→ Task instructions
Would you reproduce each of the records below precisely, with the pictures left out?

[Stored data entries]
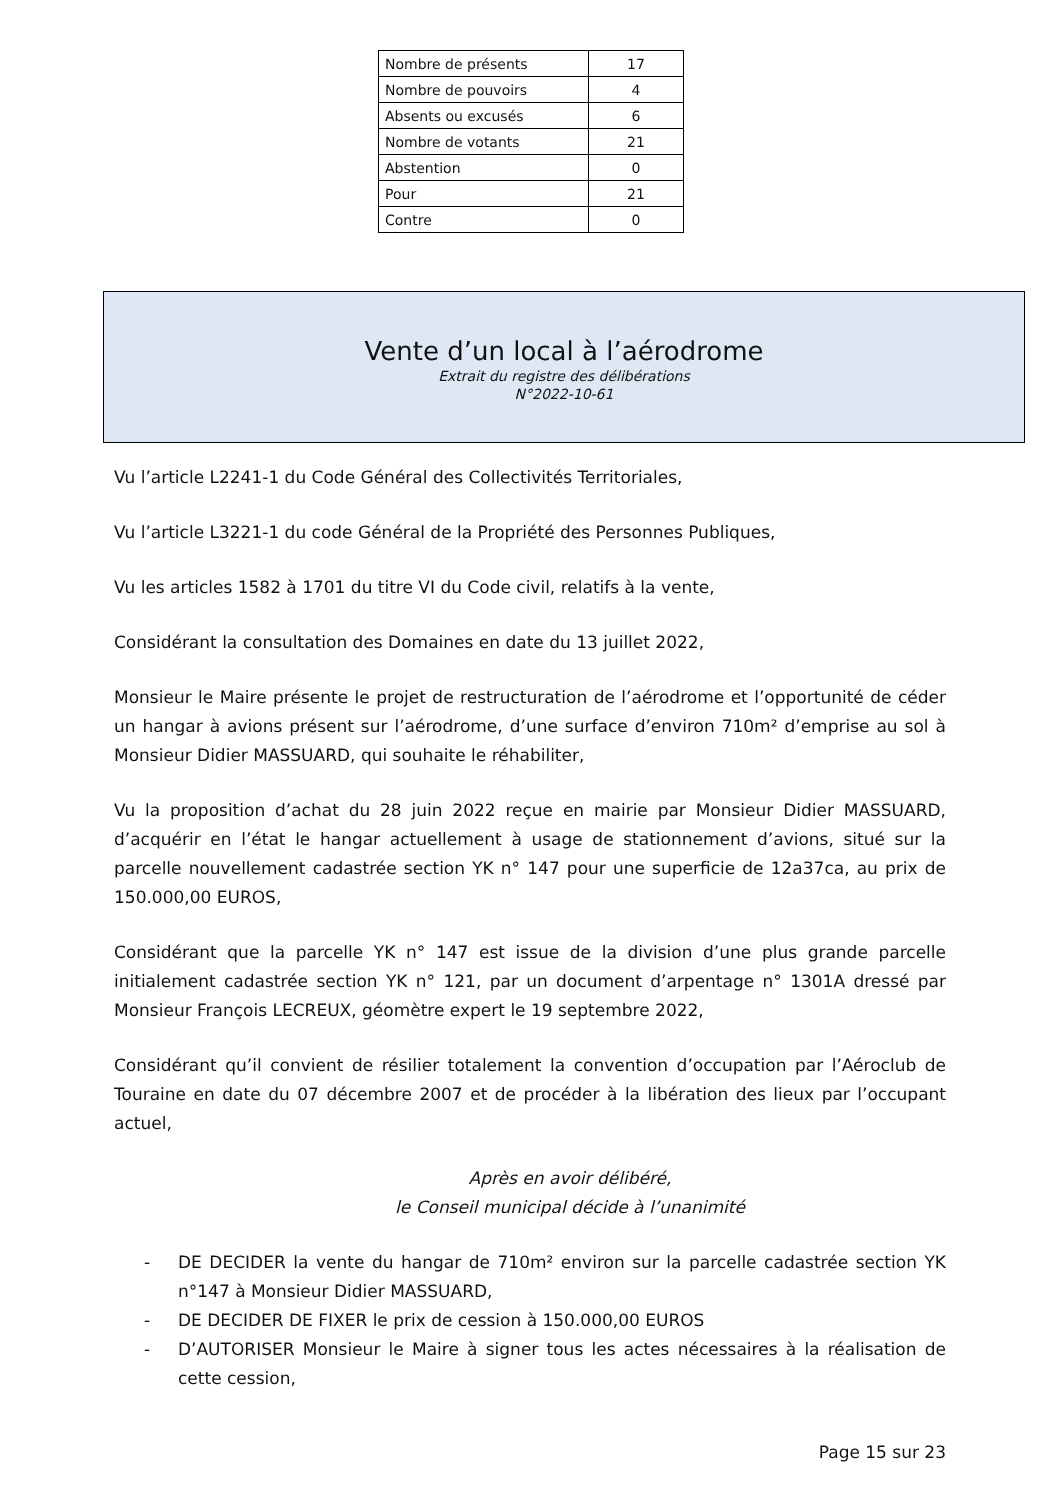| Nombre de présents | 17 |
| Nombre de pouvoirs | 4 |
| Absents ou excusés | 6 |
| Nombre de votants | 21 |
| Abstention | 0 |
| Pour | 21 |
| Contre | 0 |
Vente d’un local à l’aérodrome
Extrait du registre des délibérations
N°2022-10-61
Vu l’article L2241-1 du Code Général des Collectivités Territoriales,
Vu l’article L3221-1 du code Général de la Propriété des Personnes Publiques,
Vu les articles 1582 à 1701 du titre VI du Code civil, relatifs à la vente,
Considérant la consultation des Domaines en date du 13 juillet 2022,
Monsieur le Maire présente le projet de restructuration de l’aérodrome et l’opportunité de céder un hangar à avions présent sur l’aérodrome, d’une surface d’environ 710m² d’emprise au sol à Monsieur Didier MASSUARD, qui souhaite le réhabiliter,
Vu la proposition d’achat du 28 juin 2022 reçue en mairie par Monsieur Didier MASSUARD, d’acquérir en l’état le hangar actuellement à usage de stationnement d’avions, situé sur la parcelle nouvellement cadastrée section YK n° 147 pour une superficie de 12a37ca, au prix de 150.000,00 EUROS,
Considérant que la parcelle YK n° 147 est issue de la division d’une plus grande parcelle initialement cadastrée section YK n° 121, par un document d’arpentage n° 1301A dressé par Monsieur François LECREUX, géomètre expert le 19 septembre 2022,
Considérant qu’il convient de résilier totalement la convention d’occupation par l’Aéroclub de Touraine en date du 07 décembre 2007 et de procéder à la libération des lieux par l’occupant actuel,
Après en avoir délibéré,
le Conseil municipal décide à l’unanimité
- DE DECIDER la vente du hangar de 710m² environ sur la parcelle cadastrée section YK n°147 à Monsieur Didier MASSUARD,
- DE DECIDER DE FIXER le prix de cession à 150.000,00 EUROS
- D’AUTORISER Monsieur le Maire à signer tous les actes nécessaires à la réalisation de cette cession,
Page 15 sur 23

→ Written solution
| Nombre de présents | 17 |
| Nombre de pouvoirs | 4 |
| Absents ou excusés | 6 |
| Nombre de votants | 21 |
| Abstention | 0 |
| Pour | 21 |
| Contre | 0 |
Vente d’un local à l’aérodrome
Extrait du registre des délibérations
N°2022-10-61
Vu l’article L2241-1 du Code Général des Collectivités Territoriales,
Vu l’article L3221-1 du code Général de la Propriété des Personnes Publiques,
Vu les articles 1582 à 1701 du titre VI du Code civil, relatifs à la vente,
Considérant la consultation des Domaines en date du 13 juillet 2022,
Monsieur le Maire présente le projet de restructuration de l’aérodrome et l’opportunité de céder un hangar à avions présent sur l’aérodrome, d’une surface d’environ 710m² d’emprise au sol à Monsieur Didier MASSUARD, qui souhaite le réhabiliter,
Vu la proposition d’achat du 28 juin 2022 reçue en mairie par Monsieur Didier MASSUARD, d’acquérir en l’état le hangar actuellement à usage de stationnement d’avions, situé sur la parcelle nouvellement cadastrée section YK n° 147 pour une superficie de 12a37ca, au prix de 150.000,00 EUROS,
Considérant que la parcelle YK n° 147 est issue de la division d’une plus grande parcelle initialement cadastrée section YK n° 121, par un document d’arpentage n° 1301A dressé par Monsieur François LECREUX, géomètre expert le 19 septembre 2022,
Considérant qu’il convient de résilier totalement la convention d’occupation par l’Aéroclub de Touraine en date du 07 décembre 2007 et de procéder à la libération des lieux par l’occupant actuel,
Après en avoir délibéré,
le Conseil municipal décide à l’unanimité
- DE DECIDER la vente du hangar de 710m² environ sur la parcelle cadastrée section YK n°147 à Monsieur Didier MASSUARD,
- DE DECIDER DE FIXER le prix de cession à 150.000,00 EUROS
- D’AUTORISER Monsieur le Maire à signer tous les actes nécessaires à la réalisation de cette cession,
Page 15 sur 23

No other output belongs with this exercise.